- [WORK INSTRUCTION 1]: In the convertible note text below, restate the paragraph beginning "Interest on the Note will accrue" more briefly, keeping its main facts.
- [WORK INSTRUCTION 2]: Translate this sentence from the convertible note text below into Spanish: "Maker will pay Principal and Interest in money of the United States that at the time of payment is legal tender for the payment of public and private debts."

- [TEXT EXCERPT]:
● ● ●

CONVERSION SERVICES
INTERNATIONAL, INC.
10% CONVERTIBLE UNSECURED
NOTE
DUE ON DECEMBER 27,
2008
THIS
NOTE IS ISSUED PURSUANT TO AN EXEMPTION FROM THE REGISTRATION
PROVISIONS OF THE SECURITIES ACT OF 1933 (THE "ACT") AND
QUALIFICATION PROVISIONS OF APPLICABLE STATE SECURITIES LAWS.
NEITHER IT NOR THE SHARES OF COMMON STOCK INTO WHICH IT CAN BE
CONVERTED CAN BE SOLD, HYPOTHECATED OR OTHERWISE TRANSFERRED UNLESS
REGISTERED PURSUANT TO THE ACT AND QUALIFIED UNDER APPLICABLE STATE
LAW OR, IN THE OPINION OF COUNSEL REASONABLY ACCEPTABLE TO MAKER,
AN EXEMPTION THEREFROM IS AVAILABLE.
FOR VALUE
RECEIVED, the undersigned, Conversion Services International, Inc.,
a Delaware corporation with an address at 100 Eagle Rock Avenue,
East Hanover, New Jersey 07936, ("Maker"), promises to pay to Hare
& Co., with an address at c/o TAG Virgin Islands, Inc., The
Tunick Building, 1336 Beltjen Road, Suite 202, St. Thomas, VI
00802, as agent ("Payee"), on December 27, 2008, or sooner as
otherwise provided herein (the "Maturity Date"), the principal
amount of Twenty Thousand ($20,000) Dollars in lawful money of the
United States of America (the "Principal”). This Note bears
interest (the "Interest"), payable on the earlier of the Maturity
Date or the date on which this Note is converted into Maker's
common stock as provided herein, at the annual rate of ten percent
(10%), except as otherwise provided herein, until the Principal and
all accrued Interest thereon (collectively the
“Obligations”) shall be paid in full. This Note is
convertible into Maker's common stock, par value $0.001 per share
(the "Common Stock"), as set forth below.
1.
Interest; Repayment of
Principal .
Interest on the
Note will accrue from the most recent date to which Interest has
been paid or, if no Interest has been paid, from the date of
delivery of the Note. It will be computed on the basis of a 360-day
year of twelve 30-day months. Maker shall repay to Payee the full
Principal, Twenty Thousand ($20,000) Dollars, on the Maturity Date
plus accrued but unpaid Interest.
Maker will pay
Principal and Interest in money of the United States that at the
time of payment is legal tender for the payment of public and
private debts. All payments shall be sent to Payee at its address
first set forth above or such other address as Payee shall notify
Maker pursuant to the provisions of Paragraph 12 (g)
below.
(a)
Conversion of Note. Except as
provided in Paragraph (c)(iii) of this Section 3
below, by or on the Maturity Date, the Obligations will either be:
(1) repaid in full to the Payee, or (2) converted into Common
Stock. The price for conversion (the “Conversion
Price”), subject to adjustment as provided in Section
4 below, shall be $0.08 per share. Maker will not issue a
fractional share of Common Stock upon conversion but will round any
fractional share to the nearest share so that if the fraction is
less than 0.5 no share shall be issued and if the fraction is 0.5
or higher Maker shall issue one full share. Maker shall pay Payee
all accrued but unpaid Interest (the “Outstanding
Interest”) as of the Conversion Date, as defined in
Paragraph 3 (b) below, as provided in Paragraph 3(b)

● ● ●

- [RECORDED DATA]:
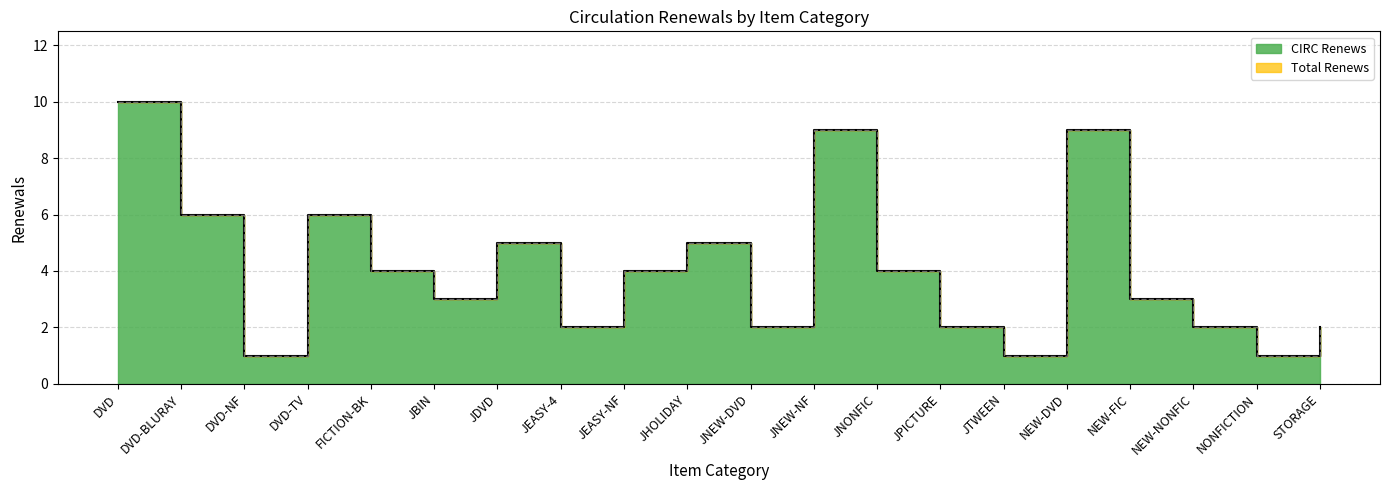

Which has a higher value, DVD-BLURAY or JPICTURE?

DVD-BLURAY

● ● ●

- [REPLY 1]: Interest accrues from the last date to which it was paid or, if none has been paid, from the date the Note was delivered. It is computed on a 360-day year of twelve 30-day months. On the Maturity Date, Maker must repay Payee the full $20,000 Principal plus any accrued but unpaid Interest.

- [REPLY 2]: El Emisor pagará el Principal y los Intereses en moneda de los Estados Unidos que, en el momento del pago, sea de curso legal para el pago de deudas públicas y privadas.